JOB: Your task is to retype the lines from the opening of the material through the line that includes "X-83058000Y66040000D01*". Do not copy the pictures.
##### SOURCE INFORMATION #####
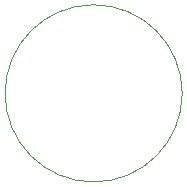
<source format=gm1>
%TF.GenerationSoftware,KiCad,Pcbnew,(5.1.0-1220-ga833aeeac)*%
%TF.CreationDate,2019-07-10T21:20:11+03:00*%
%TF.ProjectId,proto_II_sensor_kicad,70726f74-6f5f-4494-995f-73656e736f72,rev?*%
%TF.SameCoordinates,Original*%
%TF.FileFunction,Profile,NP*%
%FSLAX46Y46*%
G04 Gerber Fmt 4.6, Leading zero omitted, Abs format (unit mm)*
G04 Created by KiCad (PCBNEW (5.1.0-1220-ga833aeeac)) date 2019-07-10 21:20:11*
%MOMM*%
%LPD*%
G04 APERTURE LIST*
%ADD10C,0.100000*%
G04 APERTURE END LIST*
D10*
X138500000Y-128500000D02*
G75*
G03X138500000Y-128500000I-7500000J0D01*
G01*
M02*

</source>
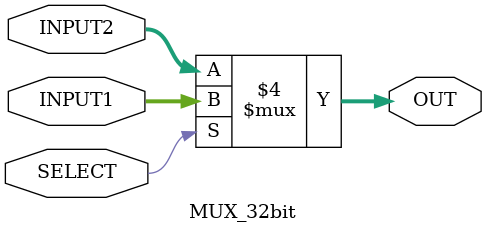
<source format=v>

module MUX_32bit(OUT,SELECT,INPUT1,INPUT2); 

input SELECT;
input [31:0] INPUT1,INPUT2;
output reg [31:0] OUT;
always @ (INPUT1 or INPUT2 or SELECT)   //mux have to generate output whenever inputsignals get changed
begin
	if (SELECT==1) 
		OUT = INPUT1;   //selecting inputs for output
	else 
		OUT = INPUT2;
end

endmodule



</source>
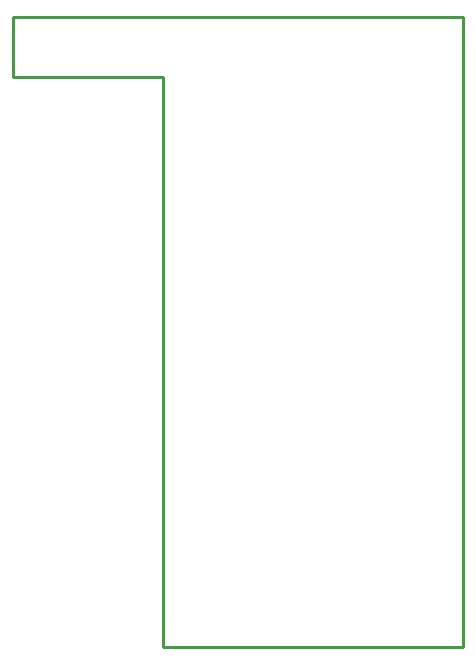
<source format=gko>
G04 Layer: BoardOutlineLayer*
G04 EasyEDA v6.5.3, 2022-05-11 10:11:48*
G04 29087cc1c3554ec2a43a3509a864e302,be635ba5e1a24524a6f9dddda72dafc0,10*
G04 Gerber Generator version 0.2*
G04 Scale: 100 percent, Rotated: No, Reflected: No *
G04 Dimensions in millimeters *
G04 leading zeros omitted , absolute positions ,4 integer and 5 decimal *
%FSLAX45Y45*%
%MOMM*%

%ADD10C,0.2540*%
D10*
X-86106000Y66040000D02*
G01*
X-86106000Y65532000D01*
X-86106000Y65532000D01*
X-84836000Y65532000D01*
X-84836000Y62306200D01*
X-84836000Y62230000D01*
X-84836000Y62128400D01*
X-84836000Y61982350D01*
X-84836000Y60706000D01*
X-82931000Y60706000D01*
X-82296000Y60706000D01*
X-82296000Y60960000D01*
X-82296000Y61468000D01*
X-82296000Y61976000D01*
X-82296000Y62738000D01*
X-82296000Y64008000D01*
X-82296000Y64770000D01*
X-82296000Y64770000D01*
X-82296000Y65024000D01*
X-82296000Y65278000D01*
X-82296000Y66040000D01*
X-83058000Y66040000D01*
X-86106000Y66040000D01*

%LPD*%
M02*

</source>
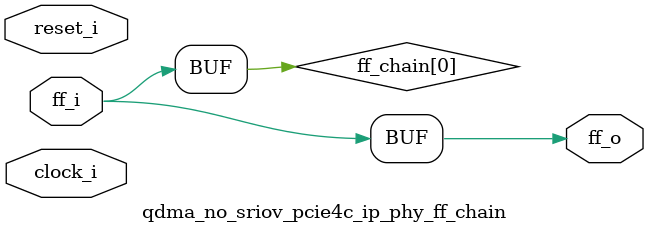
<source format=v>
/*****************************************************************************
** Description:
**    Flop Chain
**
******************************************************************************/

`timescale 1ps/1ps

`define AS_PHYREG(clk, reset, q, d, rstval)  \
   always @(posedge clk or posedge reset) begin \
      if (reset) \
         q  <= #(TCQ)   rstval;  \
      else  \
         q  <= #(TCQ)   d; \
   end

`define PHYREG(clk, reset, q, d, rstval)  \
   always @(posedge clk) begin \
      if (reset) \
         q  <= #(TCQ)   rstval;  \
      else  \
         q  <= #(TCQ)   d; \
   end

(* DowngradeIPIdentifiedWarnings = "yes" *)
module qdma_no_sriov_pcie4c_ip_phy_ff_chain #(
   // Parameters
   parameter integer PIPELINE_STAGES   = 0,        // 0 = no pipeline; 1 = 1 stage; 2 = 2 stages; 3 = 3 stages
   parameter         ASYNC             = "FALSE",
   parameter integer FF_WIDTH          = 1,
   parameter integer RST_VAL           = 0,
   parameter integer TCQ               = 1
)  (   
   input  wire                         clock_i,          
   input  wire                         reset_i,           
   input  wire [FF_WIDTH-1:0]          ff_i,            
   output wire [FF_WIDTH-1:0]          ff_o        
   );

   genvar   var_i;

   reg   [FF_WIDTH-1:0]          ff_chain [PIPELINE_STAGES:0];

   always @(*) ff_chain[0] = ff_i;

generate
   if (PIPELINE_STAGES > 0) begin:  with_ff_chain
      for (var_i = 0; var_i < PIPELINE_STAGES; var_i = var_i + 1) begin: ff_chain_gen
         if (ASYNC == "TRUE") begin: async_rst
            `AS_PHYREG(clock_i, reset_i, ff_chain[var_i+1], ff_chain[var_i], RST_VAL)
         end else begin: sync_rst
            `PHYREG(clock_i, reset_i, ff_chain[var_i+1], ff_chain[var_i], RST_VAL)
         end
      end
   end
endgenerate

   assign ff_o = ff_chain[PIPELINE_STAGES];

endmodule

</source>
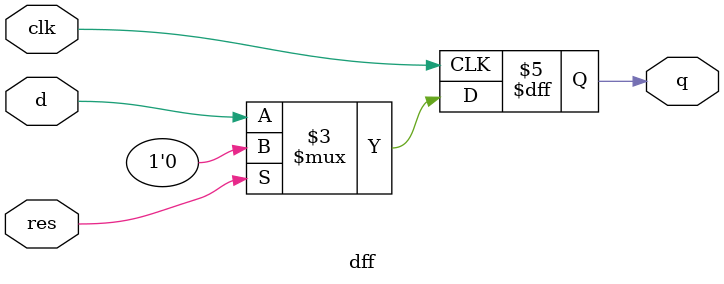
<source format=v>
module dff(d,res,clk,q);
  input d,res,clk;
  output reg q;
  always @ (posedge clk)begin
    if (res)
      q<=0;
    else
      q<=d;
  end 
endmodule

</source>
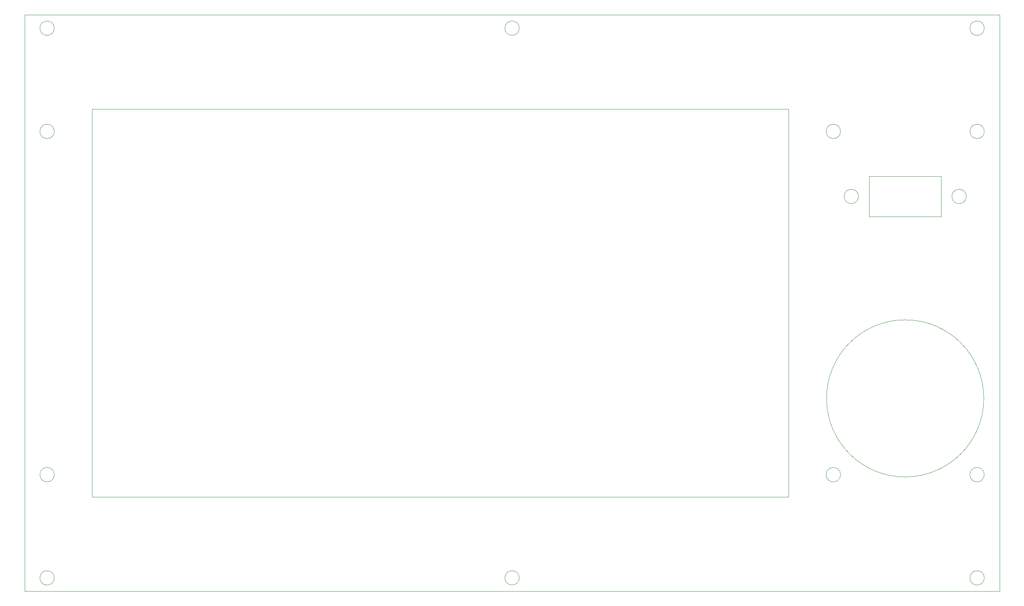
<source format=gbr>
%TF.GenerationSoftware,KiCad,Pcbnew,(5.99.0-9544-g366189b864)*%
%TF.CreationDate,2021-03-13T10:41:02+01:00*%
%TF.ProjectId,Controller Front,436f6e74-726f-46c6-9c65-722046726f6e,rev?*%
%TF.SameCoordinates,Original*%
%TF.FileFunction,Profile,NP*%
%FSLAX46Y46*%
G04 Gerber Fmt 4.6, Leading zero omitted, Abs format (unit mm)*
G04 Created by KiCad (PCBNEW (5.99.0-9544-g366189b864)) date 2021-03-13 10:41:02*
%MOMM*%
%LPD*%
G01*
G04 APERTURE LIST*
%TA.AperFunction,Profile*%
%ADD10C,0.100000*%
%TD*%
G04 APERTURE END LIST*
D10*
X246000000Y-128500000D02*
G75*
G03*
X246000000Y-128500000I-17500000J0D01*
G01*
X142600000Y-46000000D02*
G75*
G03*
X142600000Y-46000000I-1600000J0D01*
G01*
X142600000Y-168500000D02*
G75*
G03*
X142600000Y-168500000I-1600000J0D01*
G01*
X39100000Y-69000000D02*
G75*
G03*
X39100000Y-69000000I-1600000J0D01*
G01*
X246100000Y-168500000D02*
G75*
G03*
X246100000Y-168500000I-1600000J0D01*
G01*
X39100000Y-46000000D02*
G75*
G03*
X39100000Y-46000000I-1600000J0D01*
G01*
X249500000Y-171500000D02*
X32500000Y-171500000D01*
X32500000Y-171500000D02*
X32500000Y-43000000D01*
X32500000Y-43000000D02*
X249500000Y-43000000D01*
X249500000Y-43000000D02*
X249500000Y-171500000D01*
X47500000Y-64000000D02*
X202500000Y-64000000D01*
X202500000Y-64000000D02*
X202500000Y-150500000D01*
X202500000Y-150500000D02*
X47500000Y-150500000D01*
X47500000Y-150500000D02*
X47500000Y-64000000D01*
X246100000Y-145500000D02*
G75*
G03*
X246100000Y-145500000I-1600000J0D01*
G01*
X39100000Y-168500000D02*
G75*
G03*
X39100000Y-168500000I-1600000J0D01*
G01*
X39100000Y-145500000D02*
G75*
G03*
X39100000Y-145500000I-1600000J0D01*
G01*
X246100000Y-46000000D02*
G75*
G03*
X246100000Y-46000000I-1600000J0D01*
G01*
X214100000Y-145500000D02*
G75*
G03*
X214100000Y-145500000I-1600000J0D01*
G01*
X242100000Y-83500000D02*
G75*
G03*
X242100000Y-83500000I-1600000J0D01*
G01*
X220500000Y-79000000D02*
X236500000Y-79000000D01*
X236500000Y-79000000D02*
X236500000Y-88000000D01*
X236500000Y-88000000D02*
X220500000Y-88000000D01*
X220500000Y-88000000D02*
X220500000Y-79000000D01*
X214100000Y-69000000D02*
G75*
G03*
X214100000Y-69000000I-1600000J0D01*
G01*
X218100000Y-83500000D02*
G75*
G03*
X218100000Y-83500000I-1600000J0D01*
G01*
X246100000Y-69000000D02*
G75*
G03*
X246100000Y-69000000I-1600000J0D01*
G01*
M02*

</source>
#####
RESPONSE FOR THIS EXERCISE:
<source format=gm1>
%TF.GenerationSoftware,KiCad,Pcbnew,(5.1.0-1220-ga833aeeac)*%
%TF.CreationDate,2019-07-10T21:20:11+03:00*%
%TF.ProjectId,proto_II_sensor_kicad,70726f74-6f5f-4494-995f-73656e736f72,rev?*%
%TF.SameCoordinates,Original*%
%TF.FileFunction,Profile,NP*%
%FSLAX46Y46*%
G04 Gerber Fmt 4.6, Leading zero omitted, Abs format (unit mm)*
G04 Created by KiCad (PCBNEW (5.1.0-1220-ga833aeeac)) date 2019-07-10 21:20:11*
%MOMM*%
%LPD*%
G04 APERTURE LIST*
%ADD10C,0.100000*%
G04 APERTURE END LIST*
D10*
X138500000Y-128500000D02*
G75*
G03X138500000Y-128500000I-7500000J0D01*
G01*
M02*

</source>
<source format=v>

module MUX_32bit(OUT,SELECT,INPUT1,INPUT2); 

input SELECT;
input [31:0] INPUT1,INPUT2;
output reg [31:0] OUT;
always @ (INPUT1 or INPUT2 or SELECT)   //mux have to generate output whenever inputsignals get changed
begin
	if (SELECT==1) 
		OUT = INPUT1;   //selecting inputs for output
	else 
		OUT = INPUT2;
end

endmodule



</source>
<source format=gko>
G04 Layer: BoardOutlineLayer*
G04 EasyEDA v6.5.3, 2022-05-11 10:11:48*
G04 29087cc1c3554ec2a43a3509a864e302,be635ba5e1a24524a6f9dddda72dafc0,10*
G04 Gerber Generator version 0.2*
G04 Scale: 100 percent, Rotated: No, Reflected: No *
G04 Dimensions in millimeters *
G04 leading zeros omitted , absolute positions ,4 integer and 5 decimal *
%FSLAX45Y45*%
%MOMM*%

%ADD10C,0.2540*%
D10*
X-86106000Y66040000D02*
G01*
X-86106000Y65532000D01*
X-86106000Y65532000D01*
X-84836000Y65532000D01*
X-84836000Y62306200D01*
X-84836000Y62230000D01*
X-84836000Y62128400D01*
X-84836000Y61982350D01*
X-84836000Y60706000D01*
X-82931000Y60706000D01*
X-82296000Y60706000D01*
X-82296000Y60960000D01*
X-82296000Y61468000D01*
X-82296000Y61976000D01*
X-82296000Y62738000D01*
X-82296000Y64008000D01*
X-82296000Y64770000D01*
X-82296000Y64770000D01*
X-82296000Y65024000D01*
X-82296000Y65278000D01*
X-82296000Y66040000D01*
X-83058000Y66040000D01*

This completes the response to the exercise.